> [Records to use]:
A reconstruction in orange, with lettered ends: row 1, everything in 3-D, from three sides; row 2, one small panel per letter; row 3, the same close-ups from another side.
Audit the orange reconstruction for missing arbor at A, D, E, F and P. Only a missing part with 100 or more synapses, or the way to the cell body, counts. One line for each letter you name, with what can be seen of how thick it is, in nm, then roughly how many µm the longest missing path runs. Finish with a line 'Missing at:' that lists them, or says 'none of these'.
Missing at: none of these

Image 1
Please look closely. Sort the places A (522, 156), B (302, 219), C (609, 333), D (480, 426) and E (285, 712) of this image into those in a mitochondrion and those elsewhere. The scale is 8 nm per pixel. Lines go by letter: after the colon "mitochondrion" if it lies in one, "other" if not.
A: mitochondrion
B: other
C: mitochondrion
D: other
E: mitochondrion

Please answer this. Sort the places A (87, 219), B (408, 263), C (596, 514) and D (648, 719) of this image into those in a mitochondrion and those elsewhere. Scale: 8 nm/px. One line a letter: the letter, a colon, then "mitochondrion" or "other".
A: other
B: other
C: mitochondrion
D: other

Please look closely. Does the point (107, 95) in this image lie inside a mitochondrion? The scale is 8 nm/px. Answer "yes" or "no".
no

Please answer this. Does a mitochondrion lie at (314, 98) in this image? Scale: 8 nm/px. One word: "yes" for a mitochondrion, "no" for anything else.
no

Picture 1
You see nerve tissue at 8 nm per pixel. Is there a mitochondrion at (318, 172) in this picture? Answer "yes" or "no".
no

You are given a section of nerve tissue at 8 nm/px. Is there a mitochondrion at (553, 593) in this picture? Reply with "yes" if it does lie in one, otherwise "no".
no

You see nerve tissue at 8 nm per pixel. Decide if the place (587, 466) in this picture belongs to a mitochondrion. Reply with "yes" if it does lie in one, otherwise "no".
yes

> [How to complete this task]: Line by line, the data should be returned exactly as written.

> [Response]:
A reconstruction in orange, with lettered ends: row 1, everything in 3-D, from three sides; row 2, one small panel per letter; row 3, the same close-ups from another side.
Audit the orange reconstruction for missing arbor at A, D, E, F and P. Only a missing part with 100 or more synapses, or the way to the cell body, counts. One line for each letter you name, with what can be seen of how thick it is, in nm, then roughly how many µm the longest missing path runs. Finish with a line 'Missing at:' that lists them, or says 'none of these'.
Missing at: none of these

Image 1
Please look closely. Sort the places A (522, 156), B (302, 219), C (609, 333), D (480, 426) and E (285, 712) of this image into those in a mitochondrion and those elsewhere. The scale is 8 nm per pixel. Lines go by letter: after the colon "mitochondrion" if it lies in one, "other" if not.
A: mitochondrion
B: other
C: mitochondrion
D: other
E: mitochondrion

Please answer this. Sort the places A (87, 219), B (408, 263), C (596, 514) and D (648, 719) of this image into those in a mitochondrion and those elsewhere. Scale: 8 nm/px. One line a letter: the letter, a colon, then "mitochondrion" or "other".
A: other
B: other
C: mitochondrion
D: other

Please look closely. Does the point (107, 95) in this image lie inside a mitochondrion? The scale is 8 nm/px. Answer "yes" or "no".
no

Please answer this. Does a mitochondrion lie at (314, 98) in this image? Scale: 8 nm/px. One word: "yes" for a mitochondrion, "no" for anything else.
no

Picture 1
You see nerve tissue at 8 nm per pixel. Is there a mitochondrion at (318, 172) in this picture? Answer "yes" or "no".
no

You are given a section of nerve tissue at 8 nm/px. Is there a mitochondrion at (553, 593) in this picture? Reply with "yes" if it does lie in one, otherwise "no".
no

You see nerve tissue at 8 nm per pixel. Decide if the place (587, 466) in this picture belongs to a mitochondrion. Reply with "yes" if it does lie in one, otherwise "no".
yes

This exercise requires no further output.